His 108 inch-by-60 inch quilt “I Go Where Eagles Dare” features a two-headed griffin with rude projectile tongues, its body composed of small scraps of old heavy metal shirts sewn against a black quilted background. Like all of the artwork in the show, the quilt funnels heavy metal aggression through a time-consuming, precise and meditative craft form. That when-worlds-collide juxtaposition is the very funny crux of Venom’s work.

Another handmade quilt, “Living on the Razors Edge” (63 by 83), takes its title from the lyrics to an Iron Maiden song. The quilt background is crafted from the legs of worn and weathered jeans. With their soft, faded patina, it’s hard not to imagine all of the kids who once wore those jeans. The piece is a tribute to the spirit of youth, but also to the community of music which binds so many disparate people.
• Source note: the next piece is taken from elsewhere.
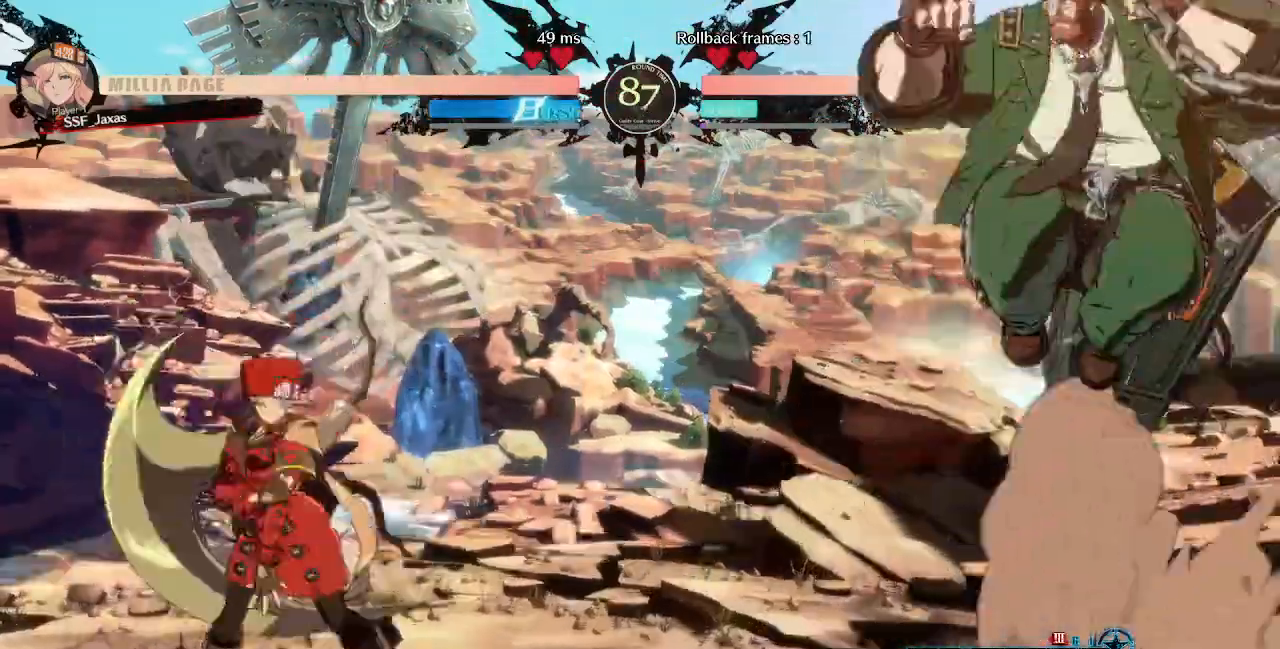
{"dt_ms": 520, "buttons": ["SQUARE", "TRIANGLE", "DPAD_DOWN", "DPAD_LEFT"], "events": [[200, "DPAD_LEFT", "up"], [320, "DPAD_RIGHT", "down"], [480, "DPAD_DOWN", "down"], [480, "DPAD_RIGHT", "up"], [520, "DPAD_LEFT", "down"], [520, "SQUARE", "down"], [520, "TRIANGLE", "down"]]}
Sporting an unruly shock of sandy blond hair, a black concert T-shirt and the low, throaty voice of someone who sounds like he’s spent some time testing the limits of his vocal cords, Venom is a self-professed fan who grew up listening to heavy metal. And he has a fan’s love of the iconography of heavy metal: the skulls, pentagrams, inverted crosses, rams’ heads, teeth-baring wolves and the crudely rendered, tarot-card and horror comic-derived imagery. He’s just found a way to connect with that interest in a more conceptual form.

Venom’s most successful pieces tend to be the larger ones. Their banner-like size suggests enormous declarations of metal love that somehow match the blasting music they reference. Smaller rectangular pieces with snippets of rock lyrics and sleeveless vests ornamented with metal studs — Venom has the shirts embroidered at the same San Francisco shop that creates vests for the Hell’s Angels — further examine his fixation with craft and rock, though they lack the raw power of the more epic quilts.

The inspiration for Venom’s heavy metal quilts was the traveling exhibition of “The Quilts of Gee’s Bend,” made by the descendants of former slaves living in Gee’s Bend, Ala. The decision to take up quilt-making was serendipitous for a young artist; Venom also discovered that the quilts were the perfect low-cost artwork, easily folded up and shipped — or even packed in his bags and stored in the overhead bin — for shows from Berlin to Chapel Hill, N.C.

His work is a clever collision of two very different worlds, one wild, furious and up all night, the other ladylike, domesticated and comfort-driven. Venom takes a craft associated with pattern, order and memorializing and uses it to partly tame the notorious, cacophonous disorder of heavy metal music.

The Bottom Line: Quilts made from heavy metal T-shirts mash up cozy crafting and aggressive rock with real wit.

Art Review

“Ben Venom: I Make No Mistakes”

Through October 6. Noon-5 p.m. Wednesdays-Saturdays; free. Get This! Gallery, 662 11th Street, Atlanta. 678-596-4451, www.getthisgallery.com.